Action Aid angered by UN 'snub'

Mathew Little

Action Aid has accused the UN Secretary-General Kofi Annan of hypocrisy after he barred NGOs from next year's UN Millennium Summit on global poverty.

Annan has said that lack of space in the UN building in New York and security concerns mean that civil society organisations will not be allowed to join world leaders at the talks next September.

The summit will review progress towards reaching the UN's anti-poverty Millennium Goals, five years after their launch in 2000.

Action Aid claims it is senseless to ban NGOs when the UN has designated them key partners. At present, the charity says progress is so slow that the UN will need a further 100 years beyond the current 2015 deadline to achieve its targets on reducing child mortality by two-thirds and halving world poverty.

"The declaration at the 2000 Millennium Summit committed the UN to develop strong partnerships with civil society organisations to wipe out poverty," said Steve Tibbett, Action Aid's head of policy and campaigns. "It is hypocrisy for the Secretary-General to exclude us and similar groups from these vital talks. Far from improving security, this decision could make New York less safe, with campaigners left out on the streets as world leaders debate poverty behind closed doors."

The ban on NGOs was made as Oxfam released estimates that 45 million more children will die by 2015 because rich countries are not providing enough resources to fight poverty. Aid budgets are half the level they were in 1960, it said.
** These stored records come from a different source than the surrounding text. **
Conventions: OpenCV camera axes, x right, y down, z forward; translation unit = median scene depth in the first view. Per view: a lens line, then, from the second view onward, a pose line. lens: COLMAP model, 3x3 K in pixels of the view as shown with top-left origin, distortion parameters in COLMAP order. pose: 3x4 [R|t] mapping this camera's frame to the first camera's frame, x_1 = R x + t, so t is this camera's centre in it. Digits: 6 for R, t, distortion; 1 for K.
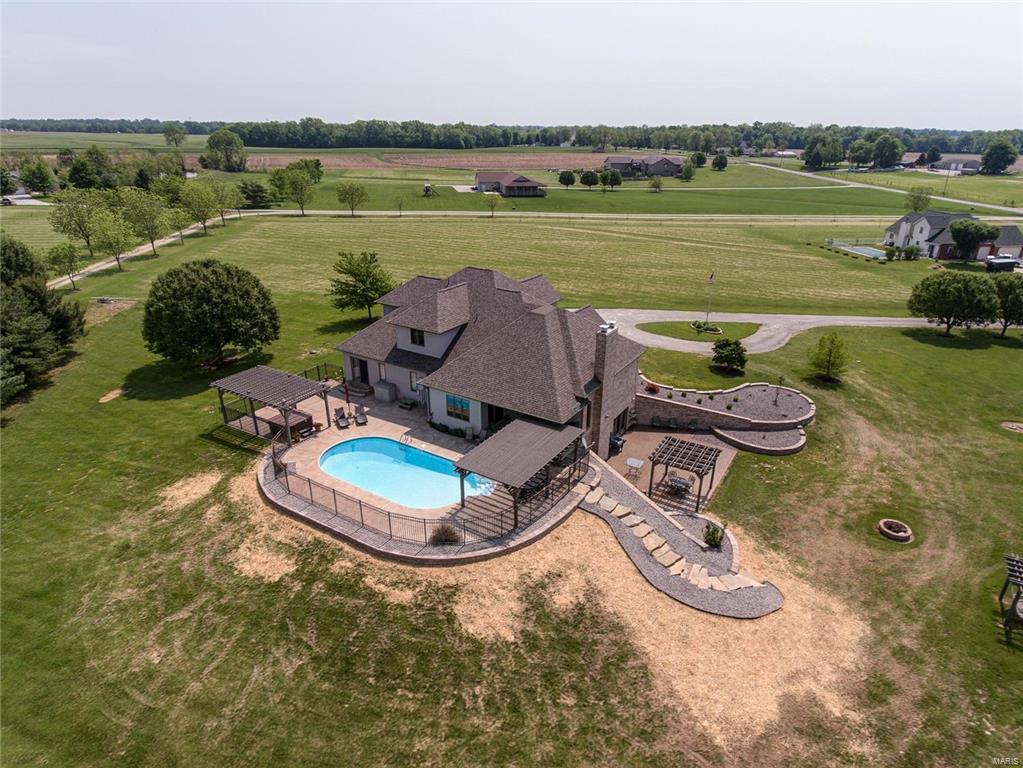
lens RADIAL K [[604.2, 0, 514.1], [0, 604.2, 391.0], [0, 0, 1]] dist [-0.000344, -0.002712]
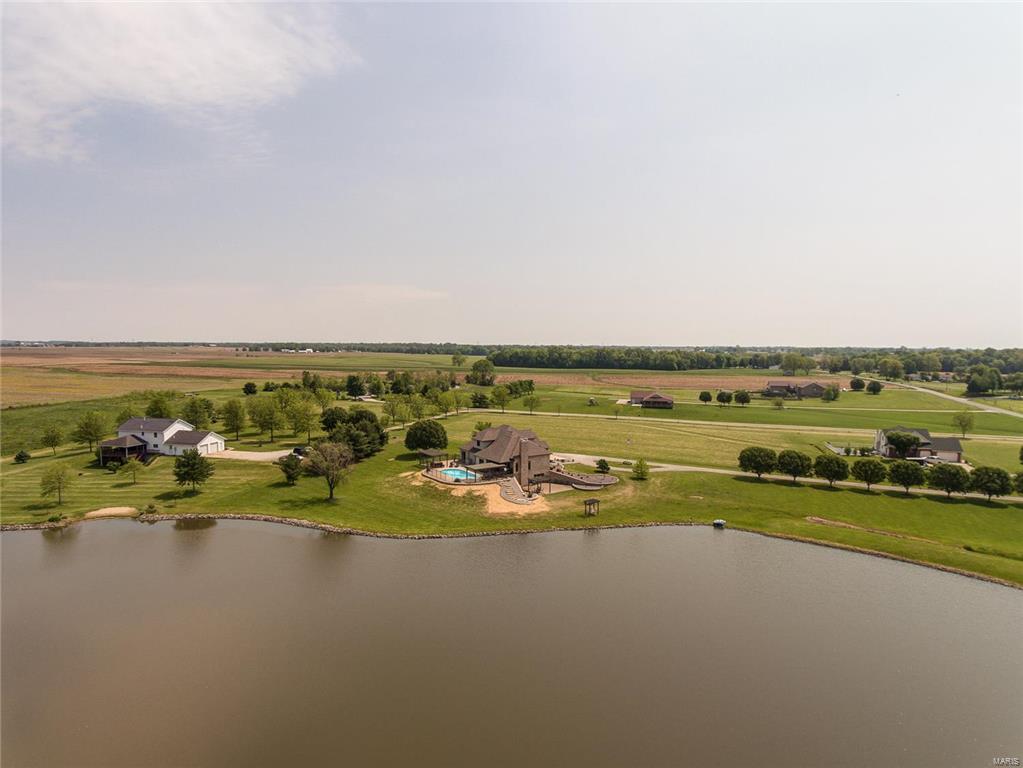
lens RADIAL K [[604.2, 0, 514.1], [0, 604.2, 391.0], [0, 0, 1]] dist [-0.000344, -0.002712]
pose [[0.920871, 0.026870, -0.388940, 1.207018], [-0.154729, 0.940877, -0.301345, 0.564770], [0.357847, 0.337680, 0.870585, -1.735108]]
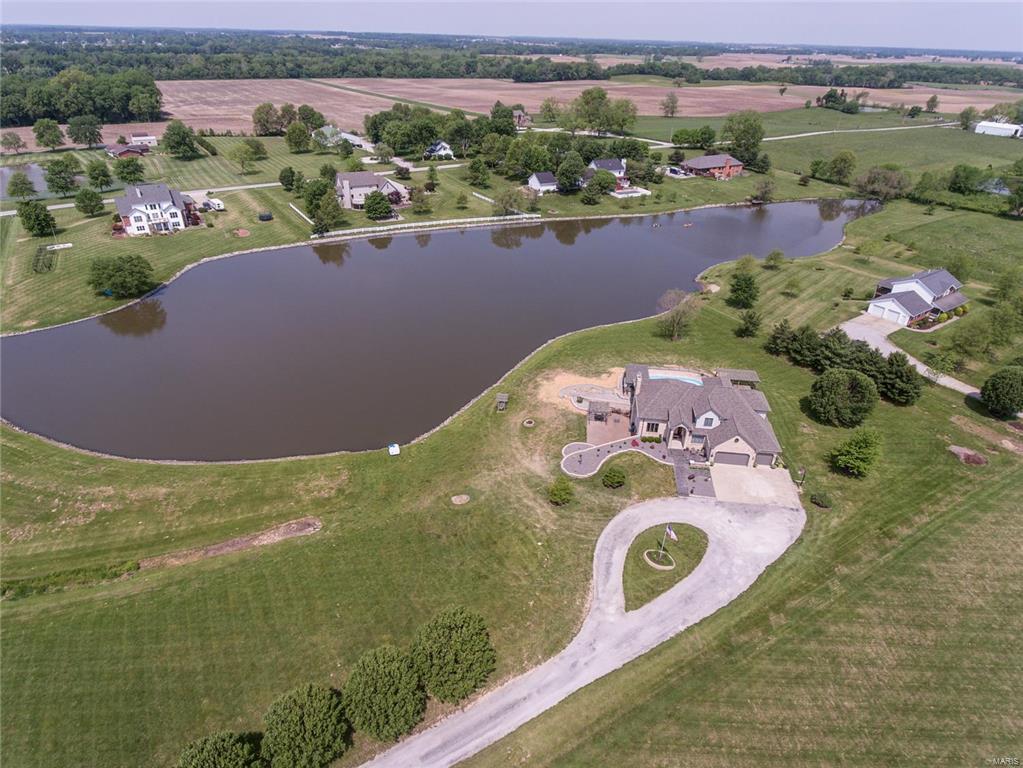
lens RADIAL K [[604.2, 0, 514.1], [0, 604.2, 391.0], [0, 0, 1]] dist [-0.000344, -0.002712]
pose [[-0.903332, 0.193319, -0.382908, 1.461189], [-0.198313, 0.603322, 0.772447, -1.740484], [0.380346, 0.773712, -0.506663, 1.902359]]
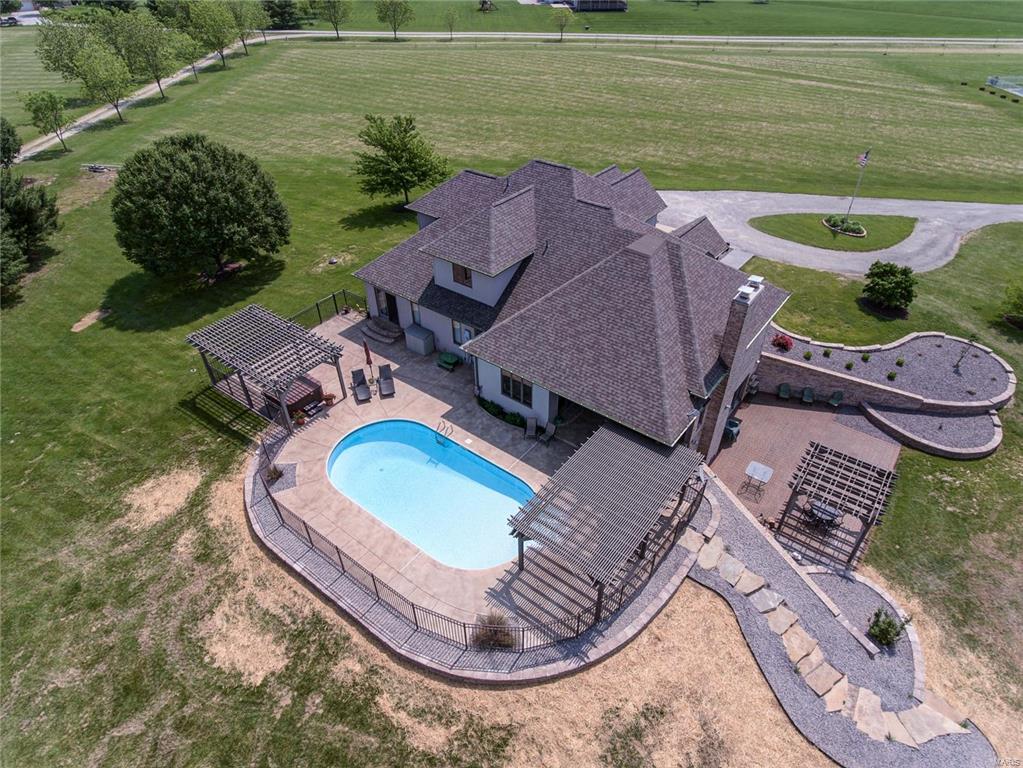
lens RADIAL K [[604.2, 0, 514.1], [0, 604.2, 391.0], [0, 0, 1]] dist [-0.000344, -0.002712]
pose [[0.995485, 0.049588, -0.080942, -0.034439], [-0.027015, 0.965442, 0.259215, -0.139953], [0.090998, -0.255858, 0.962422, 0.282322]]
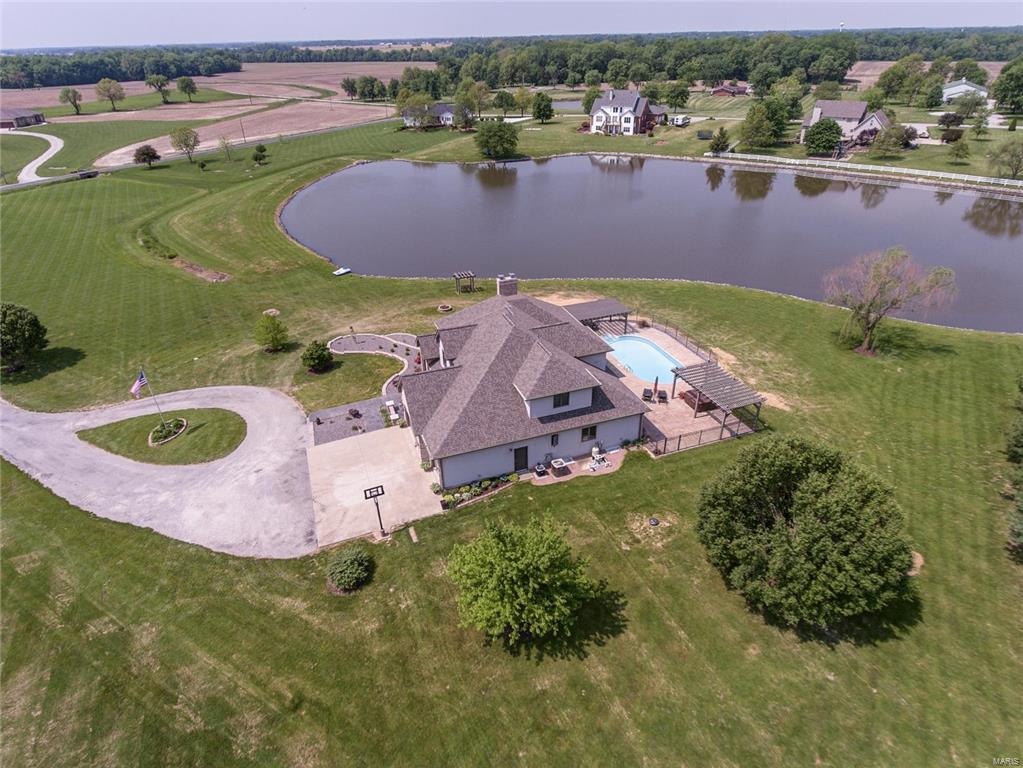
lens RADIAL K [[604.2, 0, 514.1], [0, 604.2, 391.0], [0, 0, 1]] dist [-0.000344, -0.002712]
pose [[-0.791667, -0.303436, 0.530273, -0.673914], [0.255263, 0.624278, 0.738321, -0.927519], [-0.555071, 0.719863, -0.416765, 1.609224]]
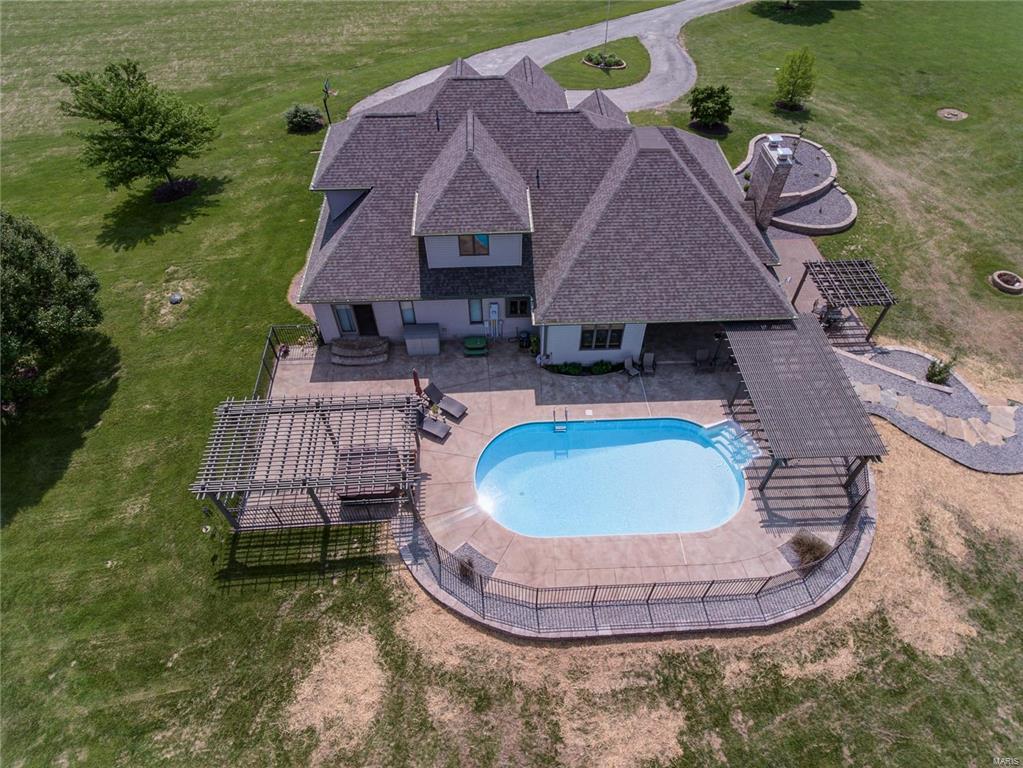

"2005 offers the chance of a historic breakthrough but unless world leaders act now, the year will end in shameful failure," said director Barbara Stocking.

A spokesman for Annan's office said that the Secretary-General had called on the UN General Assembly to organise a two-day hearing with NGOs next June as a way for them to influence the summit, but that broader participation was not possible.

A spokeswoman for Action Aid said there was a growing trend for NGOs to be shut out of international governmental and trade summits following the breakdown last year of the Cancun talks on trade liberalisation after African countries refused to sign. "World Trade Organisation officials felt civil society brought down the agreement, and since there has been restricted access," she said.

According to the charity, 30,000 children under five die each day in sub-Saharan Africa, five years after the announcement of the Millennium Goal to cut child mortality in the region by two-thirds. It estimates the target to cut the number of people who die from Aids, TB and malaria will not be reached until 2165.